The diaphragm (Fig. 107, 108), which is also called the abdominal barrier, is a muscular partition between the chest cavity and abdominal cavity. This is a thin, wide, unpaired plate, curved with its convex side up, closing the lower opening of the chest.


Rice. 107. Aperture (top view):


1 - lumbar part of the diaphragm;
2 - aortic opening;
4 - esophageal opening;
5 - opening of the vena cava;
6 - tendon center;
7 - sternal part of the diaphragm

The diaphragm functions as the main respiratory muscle. By flattening during contraction, it increases the volume of the chest, facilitating inhalation. When relaxed, the diaphragm takes on a spherical convex shape, reducing the ribcage, which allows exhalation. When contracted together with the abdominal muscles, the diaphragm helps the abdominal muscles work.

All muscle bundles of the diaphragm, which come from the bone and cartilaginous parts of the lower aperture of the chest and lumbar vertebrae, are directed to the center, where they pass into tendon bundles and form the tendon center (centrum tendineum) (Fig. 107, 108), which has the shape of a trefoil. In the tendon center there is a four-sided opening of the vena cava (foramen venae cavae) (Fig. 107, 108), which allows the inferior vena cava to pass through.

Rice. 108. Diaphragm and muscles of the posterior abdominal wall:


1 - sternal part of the diaphragm;
2 - tendon center;
3 - costal part of the diaphragm;
4 - opening of the vena cava;
5 - esophageal opening;
6 - lumbar part of the diaphragm;
7 - medial arcuate ligament;
8 - aortic opening;
9 - median arcuate ligament;
10 - lateral arcuate ligament;
11 - left leg of the diaphragm;
12 - right leg of the diaphragm

At the point where the muscle bundles begin in the diaphragm, three parts are distinguished.
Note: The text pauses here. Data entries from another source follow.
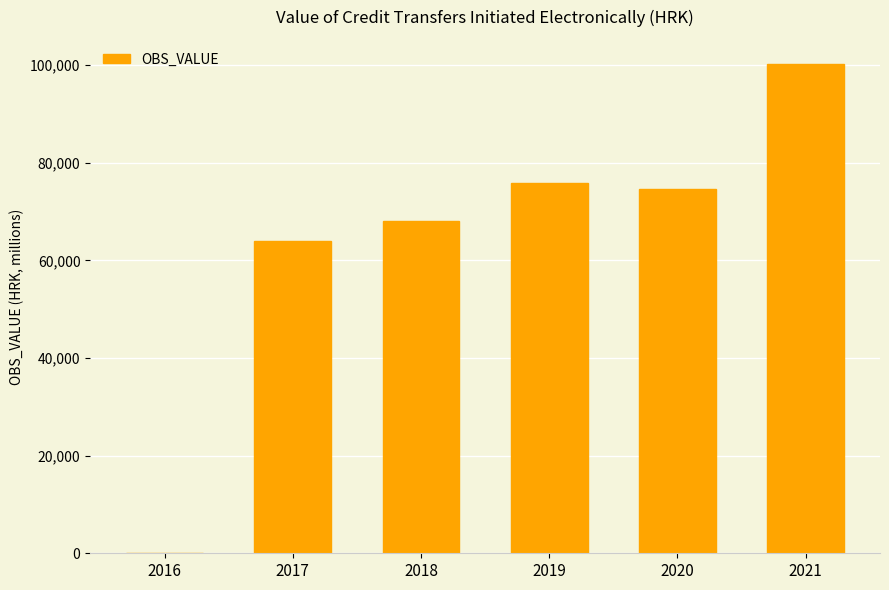

Read the value at 2019.

75839.7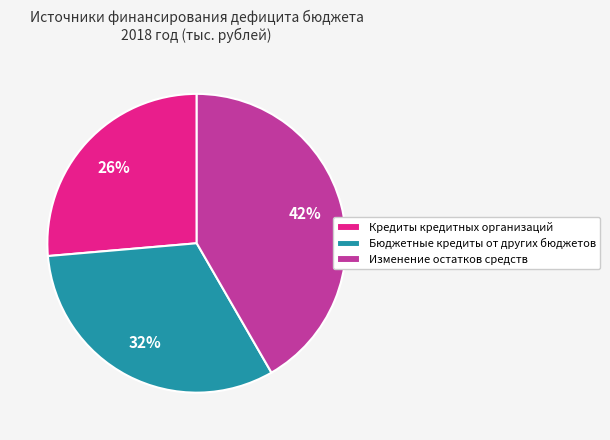

Is there a majority slice in this chart?

No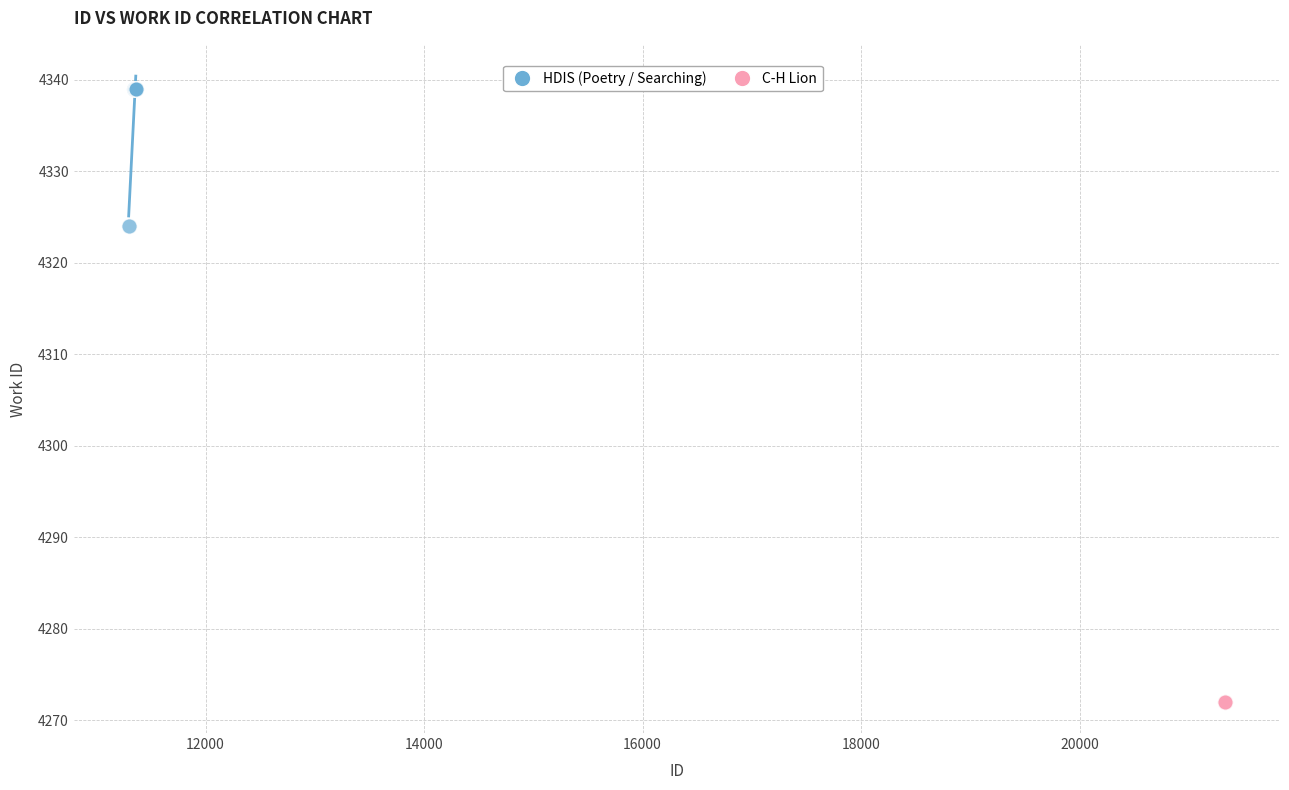

Which series reaches the maximum Y coordinate?

HDIS (Poetry / Searching)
The sternal part (pars sternalis diaphragmatis) (Fig. 107, 108) starts from the posterior surface of the xiphoid process. The costal part (pars costalis diaphragmatis) (Fig. 107, 108) is the most extensive. It begins on the inner surface of the bony and cartilaginous parts of the six lower ribs. Its beams are directed upward and inward. The lumbar part (pars lumbalis diaphragmatis) (Fig. 107, 108) is divided into right leg(crus dextrum) (Fig. 108) and left leg(crus sinistrum) (Fig. 108), each of which starts from the anterolateral surface of the I–III lumbar vertebrae and tendon lumbar costal ligaments.

The medial arcuate ligament (lig. arcuatum mediale) (Fig. 108) goes from the body to the transverse process of the 1st lumbar vertebra, the lateral arcuate ligament (lig. arcuatum laterale) (Fig. 108) - from the transverse process of the 1st lumbar vertebra to the XII rib; The median arcuate ligament (lig. arcuatum medianum) (Fig. 108) closes the aortic opening. The central muscle bundles of the lumbar part limit the aortic opening (hiatus aorticus) (Fig. 107, 108), which allows the aorta to pass through. Slightly lower is the esophageal opening (hiatus esophageus) (Fig. 107, 108), which passes through the esophagus.

The thoracic and abdominal surfaces of the diaphragm are covered with fascia.